第41章 神・エネル
ウソップがサンジの言ったセリフを怖がってバシバシと叩く。確かにエネルのそのどこでも見えてるような能力はすごいと思う。ずっとアッパーヤードにいるとしたら、スカイピアまで届く距離って本当に想像もできない能力だ。
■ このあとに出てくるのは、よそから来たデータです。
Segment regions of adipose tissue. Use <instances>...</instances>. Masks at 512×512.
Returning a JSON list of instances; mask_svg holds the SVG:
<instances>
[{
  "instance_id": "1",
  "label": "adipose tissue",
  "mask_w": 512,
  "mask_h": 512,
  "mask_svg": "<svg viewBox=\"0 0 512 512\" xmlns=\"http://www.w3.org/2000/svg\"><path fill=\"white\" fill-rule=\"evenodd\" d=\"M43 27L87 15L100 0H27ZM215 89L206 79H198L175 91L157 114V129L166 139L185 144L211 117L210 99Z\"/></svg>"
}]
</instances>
「恐怖か…いやそれより性質(タチ)が悪い。エネルはお前達の様に国外からやって来る者達を犯罪者に仕立て上げ、裁きに至るまでをスカイピアの住人達の手によって導かせる。これによって生まれるのは国民達の“罪の意識”。己の行動に罪を感じた時、人は最も弱くなる。エネルはそれを知っているのだ。『迷える子羊』を自ら生み支配する。まさに“神”の真似事というわけだ…食えぬ男よ…」
「…エンジェルビーチへ着いた時はここは楽園にさえ思えたのに。とんでもない…かつての黄金郷もえらいトコへ飛んで来ちゃったものね……」
なるほど、エネルがこの空島を支配してるのは圧倒的な強さだけじゃないってことか。ちゃんとした知識もあるし戦闘能力もある…本当に、厄介な敵である。できればハチ会いたくないのが本音であるが…
「…おお、そうだおぬしら。その…昨夜から騒いでおるオーゴンとは一体…何なのだ?」
「「「「……え??」」」」
黄金を…知らない?思わぬ質問をされて私達は唖然とする。私達にとって黄金はお宝そのものだというのに…やっぱり空島とは違うんだ。
「…えっと、黄金っていうのは……その〜金目になるものというか……」
「驚いたぜ………空島にゃ黄金もねェのか…」
改めて空島は私達が来たところとは全く別の場所なんだと思った。そりゃヴァースって崇めてるくらいだもんね。それで戦争を起こしちゃうくらいだもんね。黄金はまぁ手に入れたら見せてあげよう…あのキレイさは言葉じゃ伝わらない。
「……手に入れたら見せてあげますね。それまでお楽しみ、と言うことで…」
「おぬしら簡単に言っとるがな…この戦いをそう軽く見るでないぞ。おぬしらに初めて会った時、我輩が傭兵をかってでたのも青海人では“空の戦い”についてゆけぬからだ。」
「“空の戦い”?」
この機会だし、まだ敵も現れてないのでガン・フォールさんが空の戦いっていうのを見せてくれるらしい。食糧庫にある樽を甲板に運び、ハンマーをサンジに渡す。樽の上にはダイアルである小さな貝。ガン・フォールさんはサンジに、そのダイアルに向かって強い衝撃を与えてくれと言うのだ。